The girls league has attracted various types of athletes. Some do not play another sport. Some are standouts in another sport. Some are even playing another sport in the spring.

Mallory Daly is a senior who has a Division I basketball scholarship to the University of Buffalo but is the quarterback for Seton LaSalle’s team.

Serayah Leech is a standout goalkeeper in girls soccer who helped Moon win three consecutive state championships. She made the Post-Gazette 10-player All-Area team in 2023 and is an IUP soccer recruit. She also has been touted as one of the top players in the girls flag football league.

Leech started playing flag football when she was younger, and her stepfather, Jason Russell, who played at Woodland Hills and the University of Cincinnati, is Moon’s flag football coach.

“Honestly, flag football has helped me so much in soccer,” the 5-foot-10 Leech said. “It’s helped me be more confident and aggressive in the [soccer] box because you have to be aggressive in flag football.

“I never thought girls flag football would get this popular. The fact that colleges are now starting to give scholarships for it is outstanding. It’s just nice to see that girls will have an opportunity to go further with this sport after high school if they want.”

Who’s coaching?

The district girls league has a wide array of coaches, men and women.
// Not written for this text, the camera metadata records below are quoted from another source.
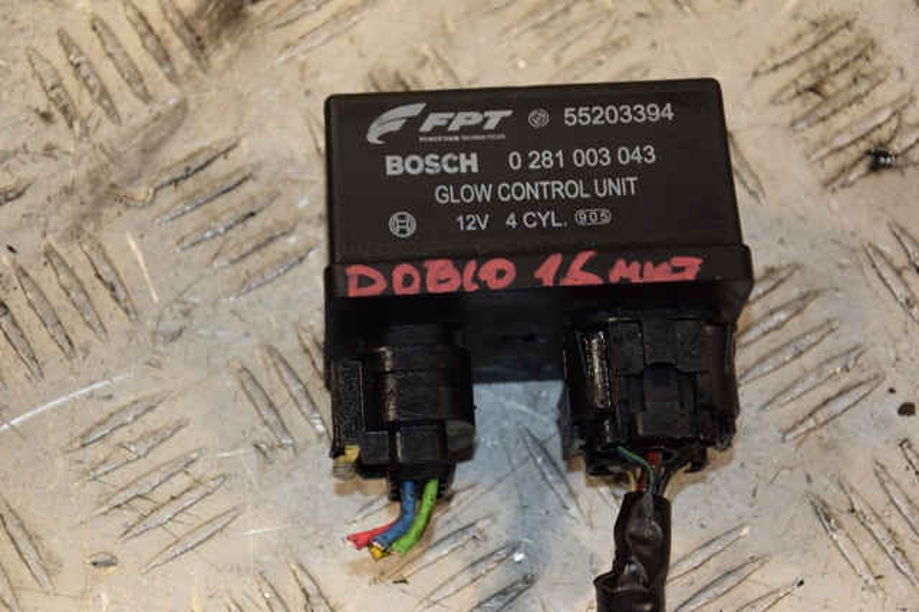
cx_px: 460
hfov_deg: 19.5
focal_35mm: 105
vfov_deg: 13.0
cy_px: 306
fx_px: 2679
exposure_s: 1/200
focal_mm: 70
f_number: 5.6
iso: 800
Richard Johnson is Bishop Canevin’s head football coach for boys, but he also is the girls flag football coach for the Crusaders’ first-year team.

“My first coaching job was coaching youth flag football eight or nine years ago,” Johnson said. “I’m enjoying every second of coaching the girls. I’m known as a fierce competitor on the sideline, but I can honestly say coaching these young females helps me in coaching the boys because I think it has calmed me down as a coach.”
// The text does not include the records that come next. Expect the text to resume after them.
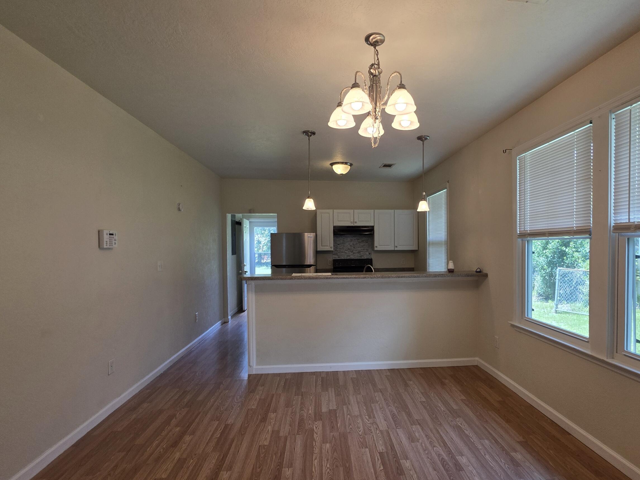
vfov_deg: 74.7
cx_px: 347
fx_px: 314
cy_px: 255
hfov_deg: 90.8
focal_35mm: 17
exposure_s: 1/120
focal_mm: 2.2
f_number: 1.9
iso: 64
Johnson is impressed by some of the girls players, especially Leech.

“Some of the catches that young lady makes, I feel like she could put the pads on and play receiver against the boys,” Johnson said. “She could be impressive on Friday nights.”

Sharon Vasquez is in her second year as Woodland Hills’ coach and she is a former player for the Pittsburgh Passion women’s tackle football team. She also used to play for the U.S. national team for women’s tackle and flag football.
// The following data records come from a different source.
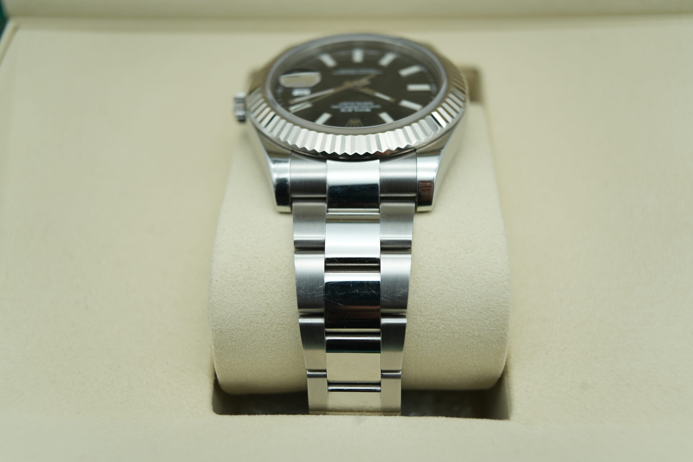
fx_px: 674
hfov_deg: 54.4
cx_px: 346
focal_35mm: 35
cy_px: 231
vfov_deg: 37.9
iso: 400
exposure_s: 1/250
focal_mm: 35
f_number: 5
Vasquez’s daughter, Carmen, is a Woodland Hills senior who will play basketball at Salem University (W.Va.). But she also is a talented flag football player.

“Flag football allows girls to get into the game of football and with their parents feeling safer about their daughters playing,” Sharon Vasquez said. “Girls have been playing tackle football in youth leagues. But in middle school and high school, girls start to size out and it becomes more of a physical game and it kind of weeds out the girls from participating. Having flag football now gives girls an avenue for football but in a safer way.”

The teams

Here are the 36 teams from Western Pennsylvania in the High School Girls Flag Football League. (Listed are their divisions and records so far this season.):

Central Division: Brashear (5-1), Westinghouse (4-2), Ellis (3-3), Oakland Catholic (3-3), Obama (3-3), Carrick (0-6).

East: Gateway (6-0), Woodland Hills (5-1), Penn Hills (4-2), McKeesport (3-3), Greensburg Salem (3-3), Plum (2-4), Propel-Braddock Hills (1-5), Jeannette (0-6).

West: Moon (6-0), Aliquippa (4-2), Sto-Rox (3-3), Ambridge (3-3), Bishop Canevin (3-3), Seton LaSalle (2-4), Our Lady of the Sacred Heart (2-4).

North: Shaler (5-0-1), North Catholic (4-2), North Allegheny (4-1-1), Seneca Valley (3-3), North Allegheny 2 (3-2-1), Hampton (2-4), North Hills (1-4-1), Seneca Valley 2 (0-6).

South: Clairton (5-1), Upper St. Clair (4-0), Uniontown (3-3), Belle Vernon (3-3), Bethel Park (3-3), South Fayette (2-4), South Park (2-0), Mt Lebanon (2-4), South Allegheny (0-6).